• _What you should do_: All lines from the one with "25 234 13.09" to the end of the entries below must be written out exactly. Leave out any other line.

* * * * * * * * *

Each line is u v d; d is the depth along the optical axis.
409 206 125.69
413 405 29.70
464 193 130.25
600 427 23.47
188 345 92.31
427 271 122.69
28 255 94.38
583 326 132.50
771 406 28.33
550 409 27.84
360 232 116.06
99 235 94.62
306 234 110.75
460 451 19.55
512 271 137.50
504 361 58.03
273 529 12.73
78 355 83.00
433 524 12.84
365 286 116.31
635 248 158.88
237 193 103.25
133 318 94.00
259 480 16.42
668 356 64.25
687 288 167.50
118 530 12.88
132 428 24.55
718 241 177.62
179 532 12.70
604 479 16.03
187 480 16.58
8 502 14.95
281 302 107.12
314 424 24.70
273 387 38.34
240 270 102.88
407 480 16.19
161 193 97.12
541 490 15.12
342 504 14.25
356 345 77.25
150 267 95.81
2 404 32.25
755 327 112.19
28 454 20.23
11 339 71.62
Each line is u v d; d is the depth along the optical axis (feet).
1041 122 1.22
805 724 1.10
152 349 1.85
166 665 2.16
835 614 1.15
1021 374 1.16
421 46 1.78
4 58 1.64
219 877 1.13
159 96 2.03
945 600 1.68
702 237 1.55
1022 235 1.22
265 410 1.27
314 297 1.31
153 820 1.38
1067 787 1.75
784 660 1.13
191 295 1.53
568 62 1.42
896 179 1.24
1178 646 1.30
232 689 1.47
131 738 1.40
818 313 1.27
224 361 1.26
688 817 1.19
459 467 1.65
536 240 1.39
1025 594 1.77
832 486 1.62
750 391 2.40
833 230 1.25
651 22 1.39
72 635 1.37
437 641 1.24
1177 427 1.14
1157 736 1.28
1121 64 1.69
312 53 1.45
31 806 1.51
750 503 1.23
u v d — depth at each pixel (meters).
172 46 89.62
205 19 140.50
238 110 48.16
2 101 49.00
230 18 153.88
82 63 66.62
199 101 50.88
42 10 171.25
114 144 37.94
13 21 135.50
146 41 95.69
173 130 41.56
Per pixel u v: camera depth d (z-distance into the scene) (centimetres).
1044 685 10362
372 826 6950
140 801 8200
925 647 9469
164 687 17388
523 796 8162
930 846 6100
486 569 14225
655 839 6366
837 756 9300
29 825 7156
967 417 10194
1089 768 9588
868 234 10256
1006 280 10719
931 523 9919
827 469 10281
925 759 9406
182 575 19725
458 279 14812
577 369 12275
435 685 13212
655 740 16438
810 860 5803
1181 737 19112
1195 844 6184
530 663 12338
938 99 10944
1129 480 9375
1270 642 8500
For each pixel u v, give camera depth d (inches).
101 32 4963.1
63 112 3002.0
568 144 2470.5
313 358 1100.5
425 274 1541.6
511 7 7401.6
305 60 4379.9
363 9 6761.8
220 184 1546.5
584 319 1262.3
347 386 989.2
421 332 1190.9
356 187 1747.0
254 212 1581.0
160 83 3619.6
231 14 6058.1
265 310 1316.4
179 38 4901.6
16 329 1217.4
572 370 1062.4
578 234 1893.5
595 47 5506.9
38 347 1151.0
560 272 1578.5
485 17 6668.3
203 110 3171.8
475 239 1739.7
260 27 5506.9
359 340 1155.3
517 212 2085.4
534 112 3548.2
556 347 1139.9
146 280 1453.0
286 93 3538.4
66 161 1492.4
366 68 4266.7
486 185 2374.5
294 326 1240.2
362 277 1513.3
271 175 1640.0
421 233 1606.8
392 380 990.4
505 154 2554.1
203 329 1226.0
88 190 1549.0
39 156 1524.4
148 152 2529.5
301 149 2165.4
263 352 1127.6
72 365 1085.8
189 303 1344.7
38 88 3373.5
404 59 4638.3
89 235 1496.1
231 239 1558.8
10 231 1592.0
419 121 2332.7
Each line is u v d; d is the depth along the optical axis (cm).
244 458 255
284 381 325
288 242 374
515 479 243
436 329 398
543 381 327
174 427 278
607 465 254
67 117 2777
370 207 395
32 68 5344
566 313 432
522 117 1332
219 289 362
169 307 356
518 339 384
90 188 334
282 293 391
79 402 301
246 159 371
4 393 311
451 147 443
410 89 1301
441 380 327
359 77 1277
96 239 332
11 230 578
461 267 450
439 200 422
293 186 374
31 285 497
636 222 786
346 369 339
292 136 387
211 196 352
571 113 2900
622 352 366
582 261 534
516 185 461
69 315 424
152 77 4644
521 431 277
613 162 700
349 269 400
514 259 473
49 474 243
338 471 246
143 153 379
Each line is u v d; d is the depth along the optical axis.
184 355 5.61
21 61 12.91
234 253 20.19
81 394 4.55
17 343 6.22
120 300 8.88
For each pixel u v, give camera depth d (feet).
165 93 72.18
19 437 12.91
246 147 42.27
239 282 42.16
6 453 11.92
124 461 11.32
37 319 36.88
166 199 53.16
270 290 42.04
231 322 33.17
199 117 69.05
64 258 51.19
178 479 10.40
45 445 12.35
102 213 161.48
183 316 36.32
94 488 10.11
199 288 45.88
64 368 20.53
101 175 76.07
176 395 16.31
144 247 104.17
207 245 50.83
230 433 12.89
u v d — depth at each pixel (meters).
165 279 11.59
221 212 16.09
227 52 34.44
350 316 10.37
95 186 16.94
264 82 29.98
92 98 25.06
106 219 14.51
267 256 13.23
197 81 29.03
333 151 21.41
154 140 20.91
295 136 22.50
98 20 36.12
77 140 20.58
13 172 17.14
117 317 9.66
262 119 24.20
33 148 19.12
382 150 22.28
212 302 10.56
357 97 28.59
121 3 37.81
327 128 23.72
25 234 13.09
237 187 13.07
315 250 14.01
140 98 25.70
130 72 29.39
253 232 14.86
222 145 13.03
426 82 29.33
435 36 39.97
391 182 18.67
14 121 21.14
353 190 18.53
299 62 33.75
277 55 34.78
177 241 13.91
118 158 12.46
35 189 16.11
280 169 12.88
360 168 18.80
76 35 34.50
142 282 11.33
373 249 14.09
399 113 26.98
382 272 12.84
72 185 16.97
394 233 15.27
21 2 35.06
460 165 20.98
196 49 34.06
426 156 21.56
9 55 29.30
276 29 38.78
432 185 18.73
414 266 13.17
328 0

* * * * * * * * *

• _Task answer_:
25 234 13.09
237 187 13.07
315 250 14.01
140 98 25.70
130 72 29.39
253 232 14.86
222 145 13.03
426 82 29.33
435 36 39.97
391 182 18.67
14 121 21.14
353 190 18.53
299 62 33.75
277 55 34.78
177 241 13.91
118 158 12.46
35 189 16.11
280 169 12.88
360 168 18.80
76 35 34.50
142 282 11.33
373 249 14.09
399 113 26.98
382 272 12.84
72 185 16.97
394 233 15.27
21 2 35.06
460 165 20.98
196 49 34.06
426 156 21.56
9 55 29.30
276 29 38.78
432 185 18.73
414 266 13.17
328 0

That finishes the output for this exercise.